Consigne 1:
Reproduisez fidèlement le passage du texte fourni commençant par « Dans la couche » et allant jusqu'à « changé ma vie. ».

Texte fourni:
-.-.-

Gobi [6]

Je me réveille d’un sommeil lourd, nous sommes déjà au-dessus de l’Allemagne ou de l’Alsace ; du ciel, je vois cette guirlande, village de lutins, de fées dans des chaumières. Je suis dans un film d’animation, Klaus, Polar Express.

Dans la couche fine de mes paupières scintille la guirlande de mes seize ans. Au décollage de Londres, l’excursion à Cambridge, ce jour de décembre 1998 où ma vie a changé. Non ! où j’ai changé ma vie.

En ce moment tout est complexe, et je ne me jette pas à corps perdu dans de la célébration folle, même si je le pourrais – c’est ça peut-être la maturité ? Tout est d’une richesse heureuse, tout réussit, je sais pourtant d’où chaque élément provient, il n’y a pas une once d’impostrice dans ce que j’empoigne aujourd’hui. Je sais la joie dans laquelle j’ai construit, mais je sais aussi à quel point j’en ai chié et je peux compter à la jointure de mes neurones les cicatrices du vécu.

Alors je les touche une à une, et les larmes surgissent à chaque toucher, le souvenir des difficultés, des violences, le souvenir des émotions réelles derrière les histoires plaquées, réécrites ici dans une procédure d’auto-persuasion mythomane, ces souvenirs que j’accueille un à un et que j’embrasse, parce que ce sont eux qui m’ont faite, qui me tiennent aujourd’hui debout, à cette place qui m’est si chère.

Je brasse, sable, cailloux, grands ciels aux tons blancs, je brasse des dunes de colère et de réalisations, de tristesse et de compréhension. Je brasse jusqu’à ce qu’il ne reste plus que cette grande gratitude.

La gratitude à être et à avoir été. Et à tous ceux qui ont été merveilleux, ceux qui ont fait ce qu’ils ont pu, qui m’ont laissée intacte dans ce que je suis. Gratitude d’avoir su rester intacte.

Il y a encore tant à faire, que je souhaite faire. J’ai toutes les clés en mains maintenant, pour faire. Quelle chance inouïe.

Le vent se lève !… Il faut tenter de vivre !

— Paul Valéry, 1920

Son : Antonín Dvořák, The Water Goblin, Op. 107, B. 195: I. Allegro vivo, interprété par le Berliner Philharmoniker, dir. Sir Simon Rattle.

Au-dessus de l’Allemagne ou de l’Alsace, oct. 2025

Gobi [3.75]

Je sors faire pipi sous la Galaxie ; je pense à tout ce qui se passe, qui est immense, immense, et puis… depuis quand suis-je cassée ainsi au point de fragilité et de sensibilité, à dépendre des éclats de miroir, depuis quand ai-je besoin d’une constante validation à chaque dixième de pas, à chaque respiration ?

-.-.-

Données fournies:
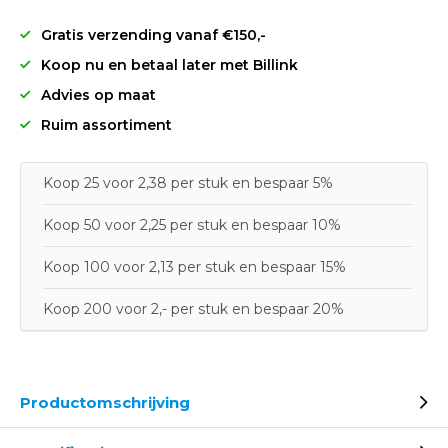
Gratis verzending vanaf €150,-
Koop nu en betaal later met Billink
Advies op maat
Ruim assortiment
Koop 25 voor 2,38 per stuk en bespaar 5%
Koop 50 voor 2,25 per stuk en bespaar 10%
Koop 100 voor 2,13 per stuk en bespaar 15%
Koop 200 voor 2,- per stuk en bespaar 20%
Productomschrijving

-.-.-

Consigne 2:
Transcrivez toutes les lignes des enregistrements en un tableau Markdown à deux colonnes, « Numéro » pour le rang et « Ligne » pour la ligne elle-même. Omettez les lignes vides et les images.

Réponse rédigée 1:
Dans la couche fine de mes paupières scintille la guirlande de mes seize ans. Au décollage de Londres, l’excursion à Cambridge, ce jour de décembre 1998 où ma vie a changé. Non ! où j’ai changé ma vie.

Réponse rédigée 2:
| Numéro | Ligne |
|---|---|
| 1 | Gratis verzending vanaf €150,- |
| 2 | Koop nu en betaal later met Billink |
| 3 | Advies op maat |
| 4 | Ruim assortiment |
| 5 | Koop 25 voor 2,38 per stuk en bespaar 5% |
| 6 | Koop 50 voor 2,25 per stuk en bespaar 10% |
| 7 | Koop 100 voor 2,13 per stuk en bespaar 15% |
| 8 | Koop 200 voor 2,- per stuk en bespaar 20% |
| 9 | Productomschrijving |